In the classical BCS theory, electrons in a superconductor form Cooper pairs, with each pair having zero total momentum. In the 1960s, Fulde, Ferrell, Larkin, and Ovchinnikov proposed that, under Zeeman splitting induced by a magnetic field, the Cooper pairs could lower their energy by pairing with nonzero total momentum. The resulting dissipationless state later became known as the FFLO state. The transition from zero-momentum pairing to finite-momentum pairing typically corresponds to a first-order quantum phase transition. In recent years, theorists further predicted that, in multilayer Ising superconductors, the orbital effect of a magnetic field could induce a new type of finite-momentum pairing state, known as the orbital FFLO state. Temperature-dependent critical magnetic field behaviors that are consistent with expectations for the orbital FFLO state have been observed in a series of layered superconductors with strong spin-orbit coupling. However, confirming the existence of the orbital FFLO state requires direct observation of the first-order transition from the zero-momentum state to the finite-momentum state, posing extremely demanding experimental requirements.
In the latest study, the research team fabricated high-quality van der Waals tunneling junctions and achieved highly precise alignment between the magnetic field and the crystal planes of the multilayer Ising superconductor. They observed the evolution of the superconducting tunneling spectrum under a parallel magnetic field and discovered discontinuity and hysteresis in the superconducting energy gap value at a certain magnetic field strength—hallmark signatures of a first-order phase transition (Figure 1). The team also found that this first-order phase transition occurs only when the applied magnetic field is almost perfectly aligned with the material’s two-dimensional crystal plane and is highly sensitive to sample quality. These characteristics are all consistent with theoretical expectations for the orbital FFLO state. As the thickness increases, the magnetic field strength required to induce the first-order phase transition decreases rapidly. To understand the experimentally obtained phase diagrams, the researchers extended a theory previously proposed for bilayer Ising superconductors to multilayer systems. They analyzed and established the finite-momentum distributions in multilayer structures and calculated phase diagrams consistent with experimental observations (Figure 2).
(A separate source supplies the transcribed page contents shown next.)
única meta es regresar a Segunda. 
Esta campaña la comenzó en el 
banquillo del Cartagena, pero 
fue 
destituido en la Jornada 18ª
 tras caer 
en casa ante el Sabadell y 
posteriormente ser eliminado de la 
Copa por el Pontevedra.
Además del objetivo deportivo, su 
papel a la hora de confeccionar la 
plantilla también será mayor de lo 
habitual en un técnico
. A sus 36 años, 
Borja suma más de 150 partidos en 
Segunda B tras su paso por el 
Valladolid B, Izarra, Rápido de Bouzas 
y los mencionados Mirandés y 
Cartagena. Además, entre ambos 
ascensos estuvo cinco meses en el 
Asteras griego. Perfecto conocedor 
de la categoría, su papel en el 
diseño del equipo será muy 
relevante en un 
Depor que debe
This work demonstrates that tunneling spectroscopy is a highly sensitive probe for studying novel quantum states in mesoscopic-scale samples and can be used to investigate quantum phases in layered superconductors.

Figure 1: Schematic diagrams of the zero-momentum pairing state (left) and finite-momentum pairing state (right) in multilayer Ising superconductors.

Figure 2: Experimental and theoretical phase diagrams for samples of different thicknesses.
The co-first authors of the paper are Zongzheng Cao, Menghan Liao, and Hongyi Yan. The corresponding authors are Menghan Liao, Haiwen Liu, and Ding Zhang. Other collaborators include Yuying Zhu, Liguo Zhang, and Qikun-Xue. This work was supported by the National Key Research and Development Program of China, the National Natural Science Foundation of China, and other funding programs.